Start of SUPPLIED INFORMATION

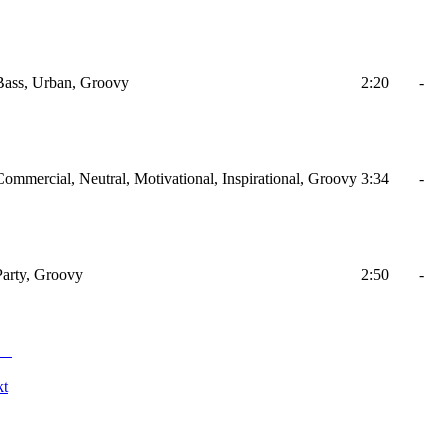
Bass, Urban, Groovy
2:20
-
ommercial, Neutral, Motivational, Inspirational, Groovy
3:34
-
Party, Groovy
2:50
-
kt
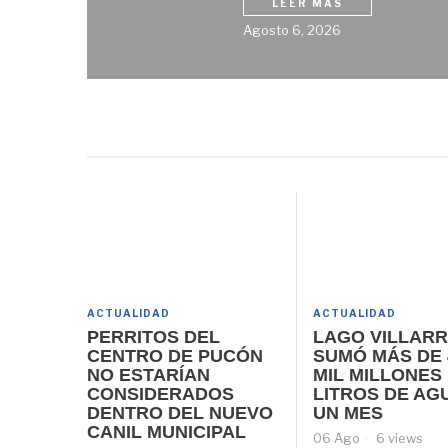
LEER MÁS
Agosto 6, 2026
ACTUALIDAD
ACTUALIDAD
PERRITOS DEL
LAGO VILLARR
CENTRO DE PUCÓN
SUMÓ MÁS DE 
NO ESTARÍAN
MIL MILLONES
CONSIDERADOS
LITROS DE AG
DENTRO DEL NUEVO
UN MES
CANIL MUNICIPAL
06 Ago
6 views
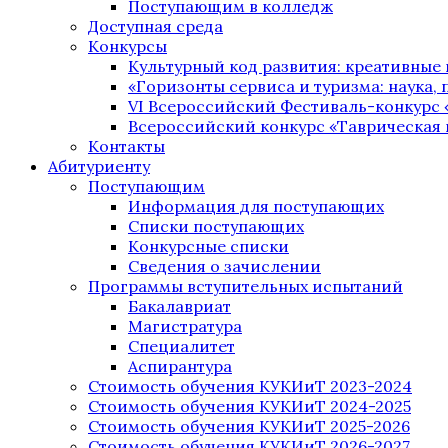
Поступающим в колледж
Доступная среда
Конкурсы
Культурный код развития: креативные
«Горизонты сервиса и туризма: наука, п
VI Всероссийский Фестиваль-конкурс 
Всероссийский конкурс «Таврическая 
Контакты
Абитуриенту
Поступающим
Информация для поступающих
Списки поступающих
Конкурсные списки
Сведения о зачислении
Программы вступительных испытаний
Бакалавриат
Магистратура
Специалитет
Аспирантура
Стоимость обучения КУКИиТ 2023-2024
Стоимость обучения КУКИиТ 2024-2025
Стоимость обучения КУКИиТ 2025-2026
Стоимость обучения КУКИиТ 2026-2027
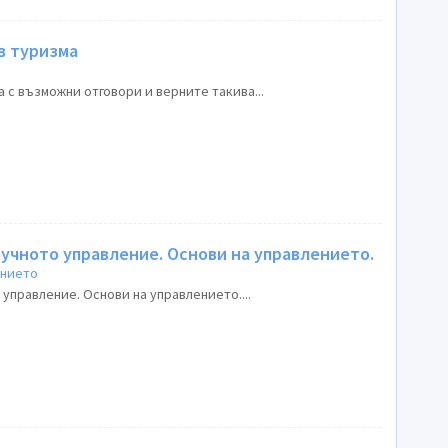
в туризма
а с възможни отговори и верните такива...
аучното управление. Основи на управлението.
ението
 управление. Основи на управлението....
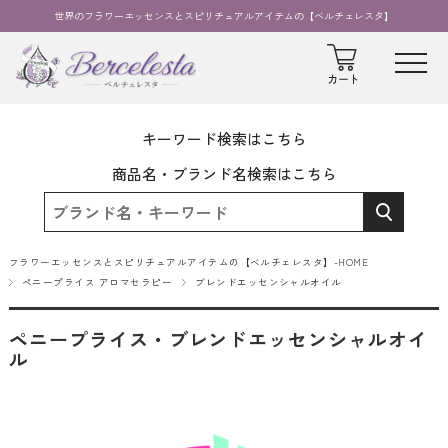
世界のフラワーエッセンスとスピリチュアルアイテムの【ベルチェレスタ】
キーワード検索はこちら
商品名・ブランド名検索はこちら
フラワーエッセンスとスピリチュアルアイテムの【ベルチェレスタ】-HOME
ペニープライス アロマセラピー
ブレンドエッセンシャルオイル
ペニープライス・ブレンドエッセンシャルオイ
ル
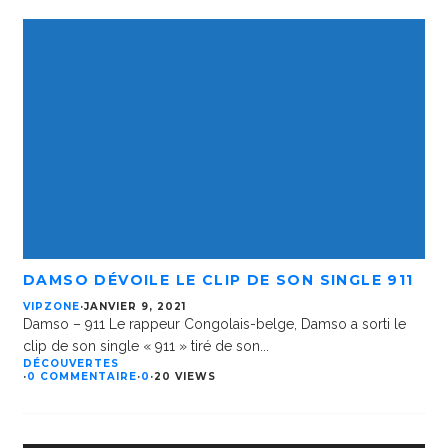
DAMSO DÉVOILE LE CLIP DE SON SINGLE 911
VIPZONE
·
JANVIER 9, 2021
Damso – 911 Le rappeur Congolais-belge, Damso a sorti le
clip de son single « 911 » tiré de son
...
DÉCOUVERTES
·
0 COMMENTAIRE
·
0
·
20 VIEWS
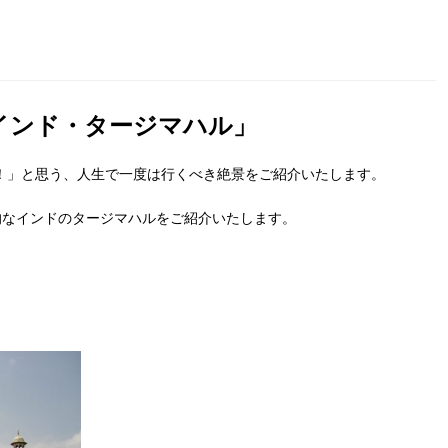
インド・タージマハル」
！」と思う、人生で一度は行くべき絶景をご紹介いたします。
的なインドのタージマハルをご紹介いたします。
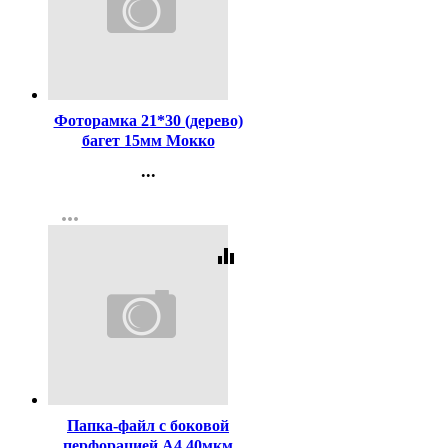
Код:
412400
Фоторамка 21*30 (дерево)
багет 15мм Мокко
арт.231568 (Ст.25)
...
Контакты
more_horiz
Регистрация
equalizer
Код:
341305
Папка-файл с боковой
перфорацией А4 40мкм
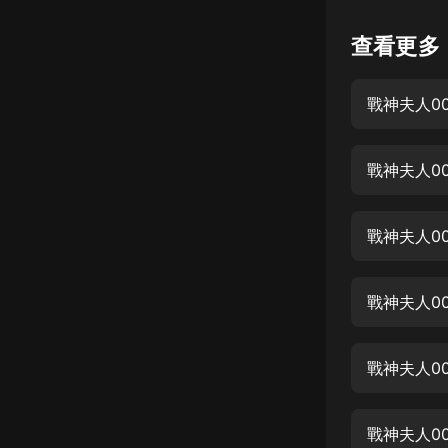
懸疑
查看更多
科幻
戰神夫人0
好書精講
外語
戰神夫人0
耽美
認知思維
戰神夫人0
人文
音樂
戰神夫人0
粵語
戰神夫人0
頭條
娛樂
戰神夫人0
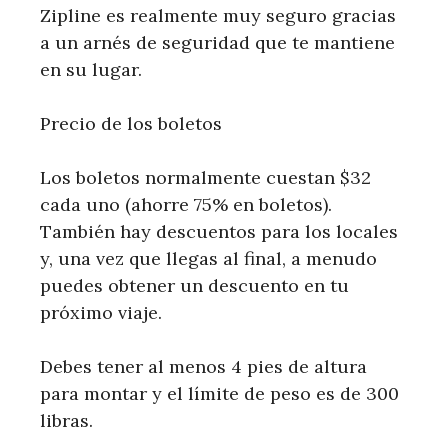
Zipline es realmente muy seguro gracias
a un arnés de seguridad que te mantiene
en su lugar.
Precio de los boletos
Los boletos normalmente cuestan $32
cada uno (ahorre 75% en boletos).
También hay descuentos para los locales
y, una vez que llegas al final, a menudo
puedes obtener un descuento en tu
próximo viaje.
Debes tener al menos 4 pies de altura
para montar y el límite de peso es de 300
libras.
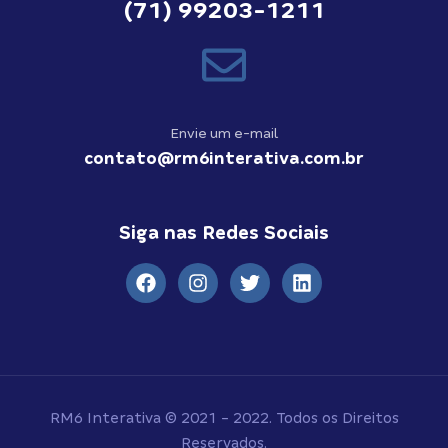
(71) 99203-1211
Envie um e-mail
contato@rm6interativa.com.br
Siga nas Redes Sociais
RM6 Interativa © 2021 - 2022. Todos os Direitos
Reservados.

End of SUPPLIED INFORMATION

DESCRIPTION OF THE TASK: Every line above is to be reproduced verbatim, and the pictures are to be omitted.

ANSWER BOX:
Bass, Urban, Groovy
2:20
-
ommercial, Neutral, Motivational, Inspirational, Groovy
3:34
-
Party, Groovy
2:50
-
kt
LEER MÁS
Agosto 6, 2026
ACTUALIDAD
ACTUALIDAD
PERRITOS DEL
LAGO VILLARR
CENTRO DE PUCÓN
SUMÓ MÁS DE 
NO ESTARÍAN
MIL MILLONES
CONSIDERADOS
LITROS DE AG
DENTRO DEL NUEVO
UN MES
CANIL MUNICIPAL
06 Ago
6 views
Поступающим в колледж
Доступная среда
Конкурсы
Культурный код развития: креативные
«Горизонты сервиса и туризма: наука, п
VI Всероссийский Фестиваль-конкурс 
Всероссийский конкурс «Таврическая 
Контакты
Абитуриенту
Поступающим
Информация для поступающих
Списки поступающих
Конкурсные списки
Сведения о зачислении
Программы вступительных испытаний
Бакалавриат
Магистратура
Специалитет
Аспирантура
Стоимость обучения КУКИиТ 2023-2024
Стоимость обучения КУКИиТ 2024-2025
Стоимость обучения КУКИиТ 2025-2026
Стоимость обучения КУКИиТ 2026-2027
в туризма
а с възможни отговори и верните такива...
аучното управление. Основи на управлението.
ението
 управление. Основи на управлението....
世界のフラワーエッセンスとスピリチュアルアイテムの【ベルチェレスタ】
キーワード検索はこちら
商品名・ブランド名検索はこちら
フラワーエッセンスとスピリチュアルアイテムの【ベルチェレスタ】-HOME
ペニープライス アロマセラピー
ブレンドエッセンシャルオイル
ペニープライス・ブレンドエッセンシャルオイ
ル
DAMSO DÉVOILE LE CLIP DE SON SINGLE 911
VIPZONE
·
JANVIER 9, 2021
Damso – 911 Le rappeur Congolais-belge, Damso a sorti le
clip de son single « 911 » tiré de son
...
DÉCOUVERTES
·
0 COMMENTAIRE
·
0
·
20 VIEWS
インド・タージマハル」
！」と思う、人生で一度は行くべき絶景をご紹介いたします。
的なインドのタージマハルをご紹介いたします。
Код:
412400
Фоторамка 21*30 (дерево)
багет 15мм Мокко
арт.231568 (Ст.25)
...
Контакты
more_horiz
Регистрация
equalizer
Код:
341305
Папка-файл с боковой
перфорацией А4 40мкм
懸疑
查看更多
科幻
戰神夫人0
好書精講
外語
戰神夫人0
耽美
認知思維
戰神夫人0
人文
音樂
戰神夫人0
粵語
戰神夫人0
頭條
娛樂
戰神夫人0
Zipline es realmente muy seguro gracias
a un arnés de seguridad que te mantiene
en su lugar.
Precio de los boletos
Los boletos normalmente cuestan $32
cada uno (ahorre 75% en boletos).
También hay descuentos para los locales
y, una vez que llegas al final, a menudo
puedes obtener un descuento en tu
próximo viaje.
Debes tener al menos 4 pies de altura
para montar y el límite de peso es de 300
libras.
(71) 99203-1211
Envie um e-mail
contato@rm6interativa.com.br
Siga nas Redes Sociais
RM6 Interativa © 2021 - 2022. Todos os Direitos
Reservados.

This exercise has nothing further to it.